Student achievement is typically reported as an aggregate test score, obscuring how students perform across individual concepts and skills. A new study by Jesse Bruhn, Michael Gilraine, Jens Ludwig, and Sendhil Mullainathan of the National Bureau of Economic Research (NBER) shows that analyzing item-level test data rather than just overall scores reveals valuable insight into student outcomes and teacher quality, delivering significant returns on investment for school districts.
Using 1.31 billion individual item responses from the State of Texas Assessments of Academic Readiness between 2012 and 2019, the researchers analyze performance for approximately 5 million Texas students in grades 3-8. They test whether item-level data reveals insights that aggregated performance data does not, and whether this information is useful to school leaders.
The researchers find that aggregated test scores produce an average ranking that implies some students and teachers perform consistently better across all content areas. Item-level data, by contrast, reveals meaningful variation in strengths and weaknesses. For example, a math teacher may be ranked second in her school based on the aggregation of her students’ scores, but item-level analysis could reveal that she is ranked first in geometry and third in trigonometry. Likewise, two students who each answer 50 percent of questions correctly may have mastered very different skills.

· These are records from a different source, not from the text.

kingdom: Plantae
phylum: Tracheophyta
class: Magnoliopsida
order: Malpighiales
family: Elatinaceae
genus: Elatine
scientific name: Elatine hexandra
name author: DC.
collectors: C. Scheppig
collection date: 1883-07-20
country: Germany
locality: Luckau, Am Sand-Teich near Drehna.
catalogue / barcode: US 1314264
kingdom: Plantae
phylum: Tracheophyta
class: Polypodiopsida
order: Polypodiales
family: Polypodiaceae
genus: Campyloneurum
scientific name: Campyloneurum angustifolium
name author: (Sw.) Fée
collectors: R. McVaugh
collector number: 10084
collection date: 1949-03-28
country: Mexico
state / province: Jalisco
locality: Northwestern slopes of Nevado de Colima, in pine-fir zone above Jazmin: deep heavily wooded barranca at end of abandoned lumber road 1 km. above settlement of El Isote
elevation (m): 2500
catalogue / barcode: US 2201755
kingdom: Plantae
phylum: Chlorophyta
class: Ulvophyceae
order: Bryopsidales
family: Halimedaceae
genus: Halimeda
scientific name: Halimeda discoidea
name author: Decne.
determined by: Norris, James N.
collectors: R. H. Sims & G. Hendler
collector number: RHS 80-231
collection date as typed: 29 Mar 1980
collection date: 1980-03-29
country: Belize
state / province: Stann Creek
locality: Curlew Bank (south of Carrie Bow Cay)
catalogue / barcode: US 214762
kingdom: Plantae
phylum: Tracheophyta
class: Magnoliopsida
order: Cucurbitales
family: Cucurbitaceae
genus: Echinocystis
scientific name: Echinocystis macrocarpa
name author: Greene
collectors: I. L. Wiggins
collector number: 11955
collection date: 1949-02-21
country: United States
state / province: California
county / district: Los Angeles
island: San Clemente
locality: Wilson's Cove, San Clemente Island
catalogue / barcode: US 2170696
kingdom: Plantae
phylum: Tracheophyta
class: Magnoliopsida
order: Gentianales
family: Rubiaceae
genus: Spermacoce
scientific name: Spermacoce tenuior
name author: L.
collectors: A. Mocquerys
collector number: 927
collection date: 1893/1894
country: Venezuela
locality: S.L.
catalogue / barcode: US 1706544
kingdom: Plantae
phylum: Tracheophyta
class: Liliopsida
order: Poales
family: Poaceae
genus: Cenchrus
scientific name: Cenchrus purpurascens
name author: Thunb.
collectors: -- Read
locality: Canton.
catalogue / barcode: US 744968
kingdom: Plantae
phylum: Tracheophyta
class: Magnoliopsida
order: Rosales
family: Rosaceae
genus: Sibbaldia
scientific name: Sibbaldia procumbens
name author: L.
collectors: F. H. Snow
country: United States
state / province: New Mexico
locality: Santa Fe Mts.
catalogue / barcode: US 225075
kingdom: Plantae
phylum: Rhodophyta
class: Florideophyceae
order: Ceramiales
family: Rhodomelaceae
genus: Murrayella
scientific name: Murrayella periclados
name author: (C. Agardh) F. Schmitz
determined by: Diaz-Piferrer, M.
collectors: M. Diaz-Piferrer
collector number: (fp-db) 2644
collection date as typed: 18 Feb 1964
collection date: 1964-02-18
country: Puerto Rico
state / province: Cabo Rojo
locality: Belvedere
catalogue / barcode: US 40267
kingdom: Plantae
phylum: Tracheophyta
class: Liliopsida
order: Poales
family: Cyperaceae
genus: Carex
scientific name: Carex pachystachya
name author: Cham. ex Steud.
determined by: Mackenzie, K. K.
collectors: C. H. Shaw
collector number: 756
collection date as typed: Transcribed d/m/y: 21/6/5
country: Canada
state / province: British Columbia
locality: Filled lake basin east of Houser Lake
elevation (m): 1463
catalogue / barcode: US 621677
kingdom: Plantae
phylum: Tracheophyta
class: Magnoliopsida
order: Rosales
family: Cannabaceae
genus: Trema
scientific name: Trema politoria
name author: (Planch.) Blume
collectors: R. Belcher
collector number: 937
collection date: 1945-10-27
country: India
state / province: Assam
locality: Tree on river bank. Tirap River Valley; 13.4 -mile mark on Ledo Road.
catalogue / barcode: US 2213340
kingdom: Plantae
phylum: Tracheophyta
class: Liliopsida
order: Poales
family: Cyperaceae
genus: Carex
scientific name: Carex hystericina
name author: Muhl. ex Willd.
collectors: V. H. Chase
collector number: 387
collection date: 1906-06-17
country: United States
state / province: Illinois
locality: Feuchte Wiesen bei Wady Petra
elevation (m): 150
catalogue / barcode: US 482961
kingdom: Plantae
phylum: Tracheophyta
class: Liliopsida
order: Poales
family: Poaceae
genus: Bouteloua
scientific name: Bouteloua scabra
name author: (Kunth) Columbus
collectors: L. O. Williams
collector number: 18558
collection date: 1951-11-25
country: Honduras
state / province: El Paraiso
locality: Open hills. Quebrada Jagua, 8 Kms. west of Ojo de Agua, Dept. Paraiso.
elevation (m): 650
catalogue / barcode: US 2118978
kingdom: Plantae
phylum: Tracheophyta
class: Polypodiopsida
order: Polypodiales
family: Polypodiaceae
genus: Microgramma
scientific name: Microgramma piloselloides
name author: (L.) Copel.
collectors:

The study also finds that item-level analysis substantially improves the ability to predict longer-term student outcomes because certain test questions are more strongly correlated with certain outcomes. By linking student test responses to administrative data on student demographics, socioeconomic status, academic performance, graduation rates, college attendance, and earnings, the researchers find that, compared to the aggregated performance method, item-level analysis provides better understanding of which students are at-risk or on track for success across individual outcomes. As a result, using item-level data increases the accuracy in predicting earnings by 44.5 percent, high school graduation by 19 percent, disciplinary violations by 12 percent, college attendance by 6.5 percent, and class failure by 4.7 percent.
The researchers also conduct a policy experiment testing how item-level data could affect decision-making tied to student outcomes. For the cohort of students starting high school in 2016-17, they simulate replacing the bottom 5 percent of teachers based on value-added rankings generated from either their students’ aggregated performance or performance on the item-level test questions most predictive of high school graduation. Comparing the simulated outcomes to the cohort’s actual 2020-21 graduate rate, they find that the item-level approach would result in 100 additional high school graduates per year.
Because item-level data are already collected through existing testing systems, switching from an aggregated performance model would entail relatively low costs, the researchers argue. Beyond staff time, implementation would primarily require upfront investments, such as developing a new algorithmic code, creating a framework to link test questions and categories throughout the year, and acquiring computing resources.
Given this practicality—and the fact that test preparation is already a significant proportion of instruction time—the researchers encourage school leaders to make better use of the data they already collect by leveraging item-level information to inform decisions that directly impact student outcomes.